Stratigraphic correlation and sequencing is a secondary method for absolute ages, but a primary method for relative ages. It uses magnetic reversals, fossils, and other such evidence, and with fossils, geologists found the right order decades before radiometric dating became practical. Fossils are used as markers of rocks, and "stage of evolution" is *not* used.
Stellar structure and evolution calculations can be applied to the Sun, with helioseismology providing clues on the Sun's interior. One finds from these calculations an age of 4.6 billion years, very close to the ages of meteorites found with radiometric dating.
Looking outside the Solar System, one finds that the oldest stars in our Galaxy are about 13 billion years old, also from stellar-evolution calculations, and that the Universe as a whole is about 13.7 billion years old, from how fast distant galaxies are moving away from us.
Re the rationalwiki article, so let's look at one the arguments here: ice layering. According to your link, it is considered a reliable method, as only one layer will form each year. Yet, consider the case of an American warplane that crashed in Greenland in 1942. In 1990, it was found 80m deep. In 48 years, there were many hundreds of ice rings that had formed. These are not "annual rings."

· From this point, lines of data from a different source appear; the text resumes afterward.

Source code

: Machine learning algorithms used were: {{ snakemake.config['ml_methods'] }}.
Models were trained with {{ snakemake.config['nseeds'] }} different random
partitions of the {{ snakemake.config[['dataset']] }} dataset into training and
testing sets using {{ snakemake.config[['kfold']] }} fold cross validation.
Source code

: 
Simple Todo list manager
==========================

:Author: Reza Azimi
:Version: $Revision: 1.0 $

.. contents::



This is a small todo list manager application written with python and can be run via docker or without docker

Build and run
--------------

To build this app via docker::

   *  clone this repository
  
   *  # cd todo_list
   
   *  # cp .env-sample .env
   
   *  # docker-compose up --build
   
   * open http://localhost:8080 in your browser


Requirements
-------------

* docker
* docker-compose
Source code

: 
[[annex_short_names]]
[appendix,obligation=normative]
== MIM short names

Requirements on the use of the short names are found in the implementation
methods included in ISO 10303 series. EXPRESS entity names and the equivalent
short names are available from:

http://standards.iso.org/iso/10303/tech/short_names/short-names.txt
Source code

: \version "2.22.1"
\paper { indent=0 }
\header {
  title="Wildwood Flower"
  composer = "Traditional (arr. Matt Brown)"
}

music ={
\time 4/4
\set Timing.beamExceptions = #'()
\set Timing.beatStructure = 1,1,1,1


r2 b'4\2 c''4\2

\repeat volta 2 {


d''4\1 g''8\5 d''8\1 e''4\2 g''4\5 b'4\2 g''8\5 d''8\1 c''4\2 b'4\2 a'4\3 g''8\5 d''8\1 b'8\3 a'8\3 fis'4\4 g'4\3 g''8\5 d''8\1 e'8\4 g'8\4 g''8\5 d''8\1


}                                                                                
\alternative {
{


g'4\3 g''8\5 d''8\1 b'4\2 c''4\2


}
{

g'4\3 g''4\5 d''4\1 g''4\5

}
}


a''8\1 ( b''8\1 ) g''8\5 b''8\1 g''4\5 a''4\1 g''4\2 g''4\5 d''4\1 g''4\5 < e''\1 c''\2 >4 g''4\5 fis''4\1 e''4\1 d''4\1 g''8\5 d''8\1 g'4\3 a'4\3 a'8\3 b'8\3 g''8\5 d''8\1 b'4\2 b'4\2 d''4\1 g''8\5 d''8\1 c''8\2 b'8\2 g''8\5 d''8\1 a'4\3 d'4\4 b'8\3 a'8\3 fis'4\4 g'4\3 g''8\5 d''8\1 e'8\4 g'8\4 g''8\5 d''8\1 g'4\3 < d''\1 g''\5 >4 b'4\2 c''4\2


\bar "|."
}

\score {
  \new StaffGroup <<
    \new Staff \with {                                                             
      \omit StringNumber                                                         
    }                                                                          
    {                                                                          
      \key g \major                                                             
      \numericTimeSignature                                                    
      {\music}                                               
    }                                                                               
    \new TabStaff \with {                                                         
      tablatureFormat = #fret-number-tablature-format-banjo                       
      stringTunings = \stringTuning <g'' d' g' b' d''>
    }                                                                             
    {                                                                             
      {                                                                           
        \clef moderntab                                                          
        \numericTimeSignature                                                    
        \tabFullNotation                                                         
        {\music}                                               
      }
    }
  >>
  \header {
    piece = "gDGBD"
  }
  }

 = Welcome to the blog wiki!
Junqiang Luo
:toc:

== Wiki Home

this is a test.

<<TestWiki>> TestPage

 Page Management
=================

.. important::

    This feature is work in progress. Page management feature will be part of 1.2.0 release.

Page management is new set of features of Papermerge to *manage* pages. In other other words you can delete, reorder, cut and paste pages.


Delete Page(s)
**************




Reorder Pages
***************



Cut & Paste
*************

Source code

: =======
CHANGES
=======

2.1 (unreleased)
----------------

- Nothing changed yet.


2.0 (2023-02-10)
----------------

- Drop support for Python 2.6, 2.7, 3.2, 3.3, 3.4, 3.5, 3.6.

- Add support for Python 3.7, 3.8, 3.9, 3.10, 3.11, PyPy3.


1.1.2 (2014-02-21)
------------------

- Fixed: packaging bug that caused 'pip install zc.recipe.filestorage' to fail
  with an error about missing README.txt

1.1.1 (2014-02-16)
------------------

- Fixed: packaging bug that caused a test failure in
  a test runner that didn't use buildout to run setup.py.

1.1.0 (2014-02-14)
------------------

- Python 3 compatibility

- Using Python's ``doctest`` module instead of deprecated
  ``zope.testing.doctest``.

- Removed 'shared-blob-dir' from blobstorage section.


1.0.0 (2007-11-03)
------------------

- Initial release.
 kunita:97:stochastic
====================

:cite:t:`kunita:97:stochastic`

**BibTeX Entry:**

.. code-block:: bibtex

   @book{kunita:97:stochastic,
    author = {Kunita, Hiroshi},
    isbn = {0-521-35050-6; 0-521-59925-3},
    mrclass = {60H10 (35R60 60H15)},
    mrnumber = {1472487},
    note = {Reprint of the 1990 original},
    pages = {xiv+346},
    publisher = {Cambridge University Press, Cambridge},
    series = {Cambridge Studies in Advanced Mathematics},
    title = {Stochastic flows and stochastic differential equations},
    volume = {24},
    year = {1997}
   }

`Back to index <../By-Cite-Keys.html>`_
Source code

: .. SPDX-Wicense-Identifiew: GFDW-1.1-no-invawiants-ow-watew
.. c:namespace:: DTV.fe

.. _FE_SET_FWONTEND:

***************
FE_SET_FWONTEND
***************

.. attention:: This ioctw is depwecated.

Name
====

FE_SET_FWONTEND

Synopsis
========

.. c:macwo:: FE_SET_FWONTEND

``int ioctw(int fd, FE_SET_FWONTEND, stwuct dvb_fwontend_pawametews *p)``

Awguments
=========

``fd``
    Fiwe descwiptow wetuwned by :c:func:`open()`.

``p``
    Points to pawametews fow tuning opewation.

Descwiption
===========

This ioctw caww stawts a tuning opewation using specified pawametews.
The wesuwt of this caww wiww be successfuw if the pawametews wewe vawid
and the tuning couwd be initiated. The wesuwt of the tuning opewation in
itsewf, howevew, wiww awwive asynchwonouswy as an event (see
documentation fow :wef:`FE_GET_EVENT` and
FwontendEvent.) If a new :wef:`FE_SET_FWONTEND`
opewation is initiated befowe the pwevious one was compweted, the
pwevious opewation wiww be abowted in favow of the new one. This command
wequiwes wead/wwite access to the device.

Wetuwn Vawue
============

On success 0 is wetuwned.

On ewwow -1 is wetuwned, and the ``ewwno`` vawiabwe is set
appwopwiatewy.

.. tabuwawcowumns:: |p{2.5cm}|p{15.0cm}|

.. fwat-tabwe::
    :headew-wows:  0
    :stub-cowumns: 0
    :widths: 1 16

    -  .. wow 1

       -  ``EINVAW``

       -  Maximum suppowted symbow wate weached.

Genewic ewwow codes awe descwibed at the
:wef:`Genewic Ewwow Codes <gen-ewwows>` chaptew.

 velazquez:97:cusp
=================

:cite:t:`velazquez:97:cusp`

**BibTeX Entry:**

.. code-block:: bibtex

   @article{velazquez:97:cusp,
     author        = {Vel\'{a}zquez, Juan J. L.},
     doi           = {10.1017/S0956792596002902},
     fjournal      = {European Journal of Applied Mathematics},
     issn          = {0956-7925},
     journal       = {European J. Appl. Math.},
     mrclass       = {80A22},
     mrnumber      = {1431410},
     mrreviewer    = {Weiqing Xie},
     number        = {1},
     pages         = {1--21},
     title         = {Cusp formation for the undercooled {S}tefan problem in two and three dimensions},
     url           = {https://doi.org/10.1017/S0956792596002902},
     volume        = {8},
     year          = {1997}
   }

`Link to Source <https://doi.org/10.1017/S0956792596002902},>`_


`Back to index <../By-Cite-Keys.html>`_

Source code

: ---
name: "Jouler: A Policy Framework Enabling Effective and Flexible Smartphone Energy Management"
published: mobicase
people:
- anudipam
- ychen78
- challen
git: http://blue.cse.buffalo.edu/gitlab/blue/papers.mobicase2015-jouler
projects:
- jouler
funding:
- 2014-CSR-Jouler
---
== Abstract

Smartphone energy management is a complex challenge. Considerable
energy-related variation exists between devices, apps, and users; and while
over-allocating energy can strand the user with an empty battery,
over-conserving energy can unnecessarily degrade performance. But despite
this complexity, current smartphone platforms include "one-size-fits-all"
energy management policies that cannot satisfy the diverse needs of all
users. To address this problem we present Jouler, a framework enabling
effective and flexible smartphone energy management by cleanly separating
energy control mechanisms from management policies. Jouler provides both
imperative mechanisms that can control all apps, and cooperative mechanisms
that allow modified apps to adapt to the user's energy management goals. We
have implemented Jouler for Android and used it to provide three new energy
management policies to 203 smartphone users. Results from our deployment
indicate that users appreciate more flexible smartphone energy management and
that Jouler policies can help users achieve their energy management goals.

Radioactive dating is commonly propounded as evidence for a young earth. Yet carbon-14 is found in coal, oil, diamonds - which argues against an old age. Contamination is not a reliable explanation, as that has been addressed and ruled out. And other methods, like potassium-argon dating, have been used to produce ages of hundreds of thousands and even millions of years for volcanic eruptions whose timing is known, like 2.8 million years for Mount St Helens in 1986.
There's also quite a problem when you look at the issue of geology, and assume uniformitarian processes. Catastrophic processes are a better explanation, and the global flood explains the rapid deposition of layers. It also explains fossilization, as this occurs by rapid burial, such as what occurred during the flood.